Au sommet de la victoire
Par Catherine Kozminski
La dernière tempête de neige qui s’est abattue sur notre région a laissé assez de précipitation pour que les enfants puissent s’adonner à ce qu’ils aiment le plus faire en cette période glaciale de l’année : un bonhomme de neige.
Les voici donc, tous les trois, en train de rouler leurs boules, bien concentrés sur leur précieuse tâche. On place la première boule, c’est facile, elle est au sol. Pour la deuxième, Maude soutient son frère Mathieu, qui hisse la deuxième boule sur le dessus. Ne reste que la troisième qui fera office de tête pour monsieur le Bonhomme. Maëlle vient les aider à son tour, mais son frère et sa sœur interviennent rapidement en lui disant de ne pas trop forcer, car elle a un « cathéter ». Même s’ils sont bien plus petits que leur grande sœur, ils trouvent la force de placer, au bout de leurs petits bras enneigés, la dernière boule. Hourra ! Vite, une carotte pour le nez, des raisins secs pour les yeux et le sourire de leur personnage qui prend vie soudainement. Ne manque qu’un chapeau melon et un foulard que l’on trouvera dans un tiroir du grenier. Le trio admire cette œuvre d’art qui trône au milieu de la cour, vénérant cette statue inerte qui symbolise les joies de l’hiver, le bonheur à son état pur, celui de l’enfance et du temps présent.
Bon, il commence à faire vraiment froid à moins quinze sous zéro. Maude et Mathieu entrent se réchauffer dans la tiédeur de la maison. Seule Maëlle reste face au bonhomme de neige. Par la fenêtre, je l’observe. Je la vois soudainement tenter d’escalader le corps massif de leur sculpture de glace. J’ouvre la porte et je crie : « Maëlle ! Ne fais pas ça ! Tu vas te blesser ! ». Qu’à cela ne tienne, Maëlle me regarde à peine et continue sa montée vers l’Everest. Et pourquoi pas … Je la laisse grimper sans rien dire, car je suis fière de voir son entêtement qui fait d’elle une battante depuis l’entrée de la maladie dans sa vie, mais aussi depuis sa naissance, en cheminant aux côtés de l’autisme.

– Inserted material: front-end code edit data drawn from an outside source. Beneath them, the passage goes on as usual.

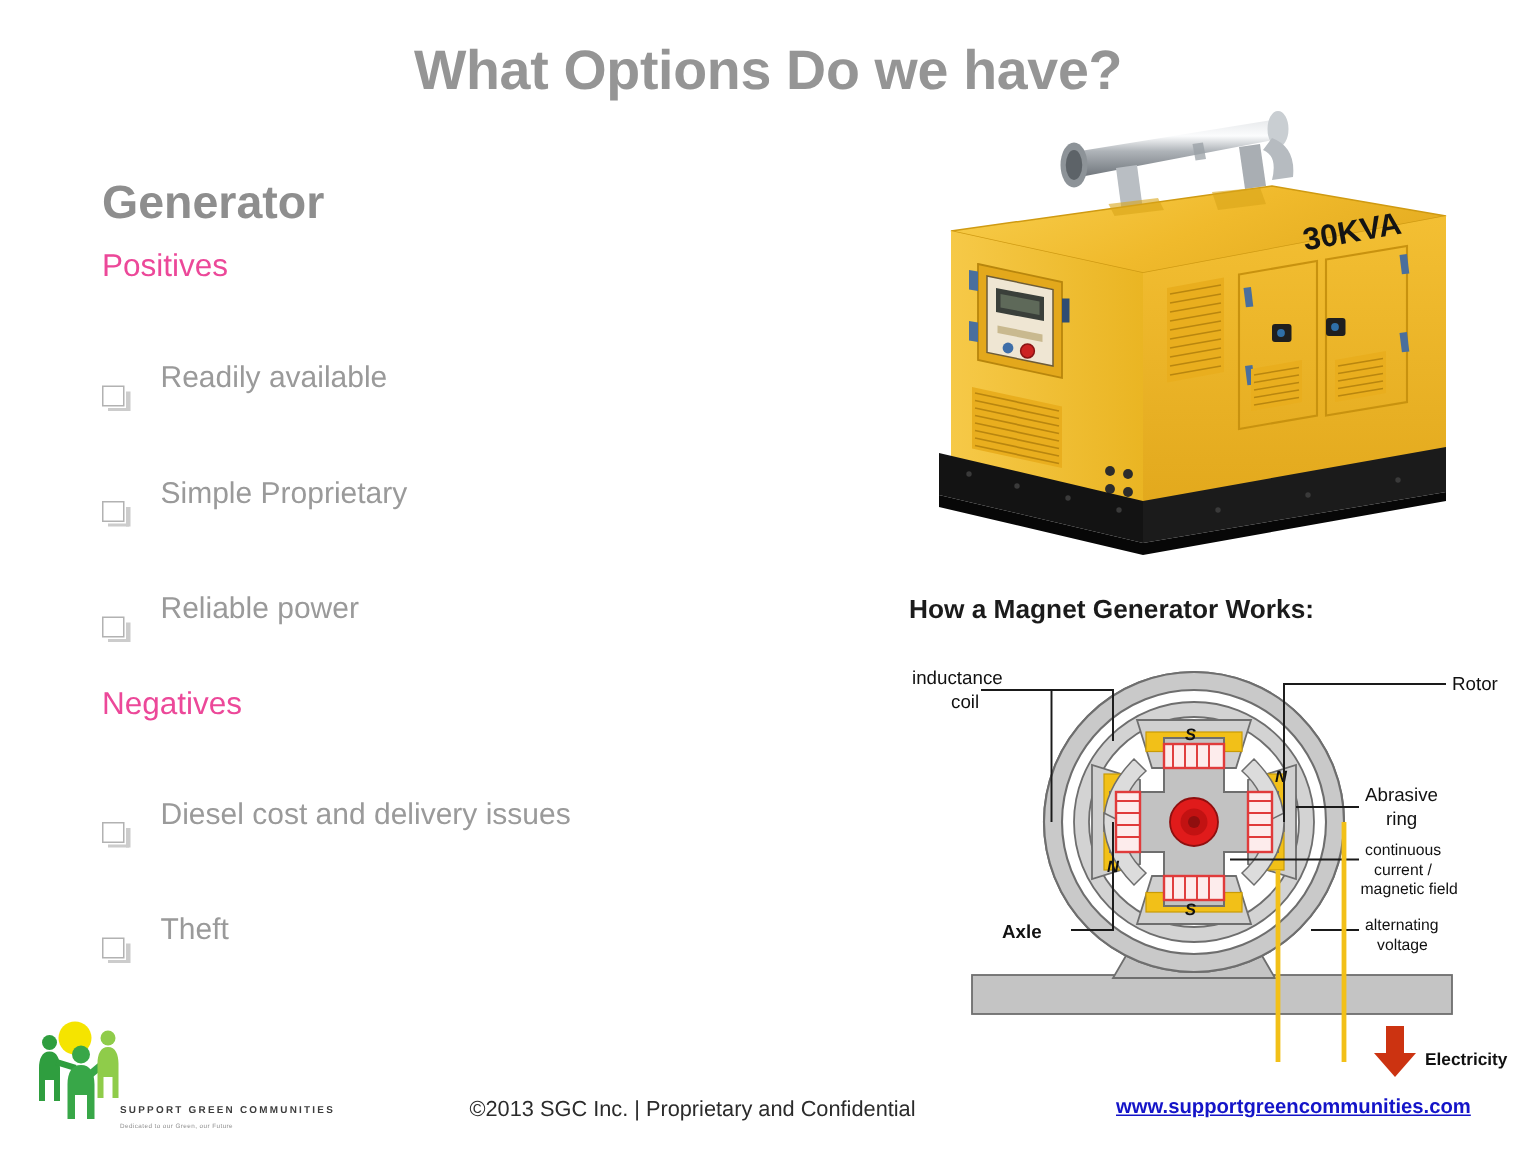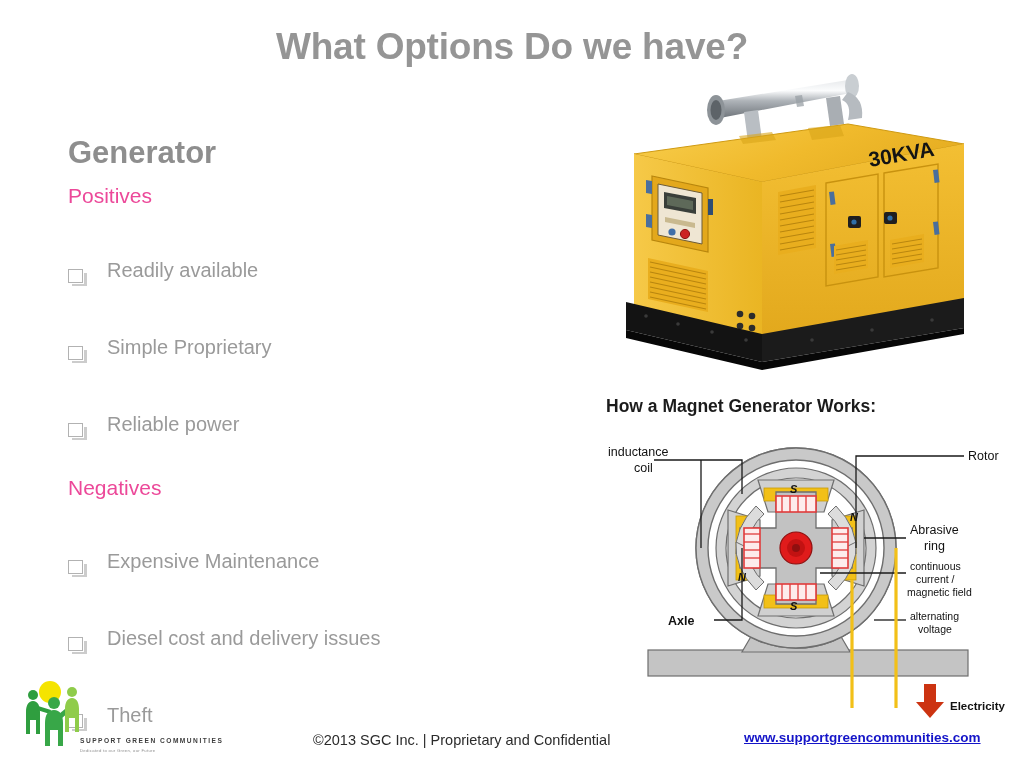--- a/index.html
+++ b/index.html
@@ -37,7 +37,6 @@
     color: #8e8e8e;
     line-height: 1.1;
     margin-bottom: 11px;
-    margin-top: 18px;
   }
   .group-label {
     font-size: 21px;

La voilà enfin assise sur la tête du bonhomme de neige, les jambes dans le vide, criant je ne sais quoi et levant les bras en l’air. Je sors le nez dehors pour entendre ce qu’elle essaie de dire. « Maman, j’ai réussi ! Prends une photo de moi ! ». Surprise et émue, je prends mon manteau, mets mes bottes, attrape mes gants et vais la rejoindre avec la caméra en main. Elle pose, heureuse et souriante, comme si elle venait de remporter la médaille d’or d’une épreuve sportive. Oui, c’est bien cela. Chaque jour, depuis un an, Maëlle remporte une victoire, celle de la vie, qui lui permet, en cet instant magique, de se hisser au sommet de la victoire et qui nous montre que tout est possible quand on y croit.